Dataset entries =>
^^^^^^^^^^^^^^^^
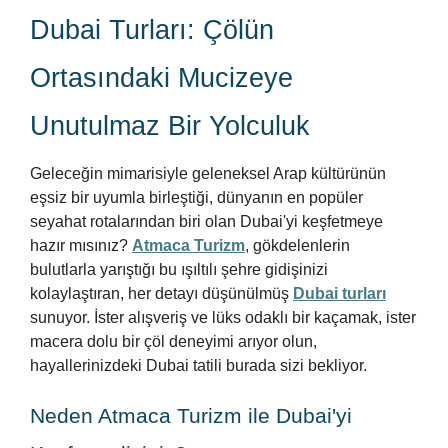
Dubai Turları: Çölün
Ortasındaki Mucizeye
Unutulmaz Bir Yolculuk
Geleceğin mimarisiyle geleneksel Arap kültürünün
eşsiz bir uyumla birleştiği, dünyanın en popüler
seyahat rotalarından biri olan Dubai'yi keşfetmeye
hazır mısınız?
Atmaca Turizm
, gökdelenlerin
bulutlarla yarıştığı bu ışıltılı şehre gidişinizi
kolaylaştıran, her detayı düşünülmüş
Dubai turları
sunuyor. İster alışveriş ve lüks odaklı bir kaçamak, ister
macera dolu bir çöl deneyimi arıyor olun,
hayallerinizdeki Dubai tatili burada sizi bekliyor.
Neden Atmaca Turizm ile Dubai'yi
^^^^^^^^^^^^^^^^
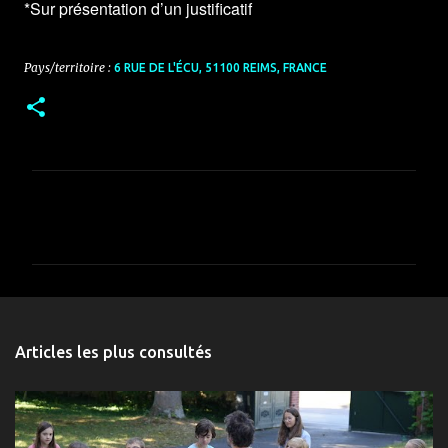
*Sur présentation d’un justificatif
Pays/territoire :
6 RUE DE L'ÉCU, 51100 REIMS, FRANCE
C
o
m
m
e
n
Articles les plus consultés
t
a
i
^^^^^^^^^^^^^^^^
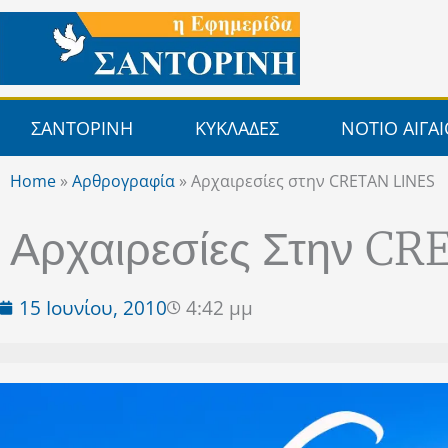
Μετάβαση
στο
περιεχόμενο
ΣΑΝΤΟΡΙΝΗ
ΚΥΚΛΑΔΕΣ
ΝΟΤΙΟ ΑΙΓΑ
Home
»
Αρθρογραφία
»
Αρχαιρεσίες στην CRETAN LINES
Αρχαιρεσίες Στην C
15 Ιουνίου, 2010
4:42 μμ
^^^^^^^^^^^^^^^^
Task item => Rewrite everything from the line containing "Dubai Turları: Çölün" down to the line containing "Neden Atmaca Turizm ile Dubai'yi" as a numbered list, keeping both of those lines and leaving out any blank lines.

Task solution =>
1. Dubai Turları: Çölün
2. Ortasındaki Mucizeye
3. Unutulmaz Bir Yolculuk
4. Geleceğin mimarisiyle geleneksel Arap kültürünün
5. eşsiz bir uyumla birleştiği, dünyanın en popüler
6. seyahat rotalarından biri olan Dubai'yi keşfetmeye
7. hazır mısınız?
8. Atmaca Turizm
9. , gökdelenlerin
10. bulutlarla yarıştığı bu ışıltılı şehre gidişinizi
11. kolaylaştıran, her detayı düşünülmüş
12. Dubai turları
13. sunuyor. İster alışveriş ve lüks odaklı bir kaçamak, ister
14. macera dolu bir çöl deneyimi arıyor olun,
15. hayallerinizdeki Dubai tatili burada sizi bekliyor.
16. Neden Atmaca Turizm ile Dubai'yi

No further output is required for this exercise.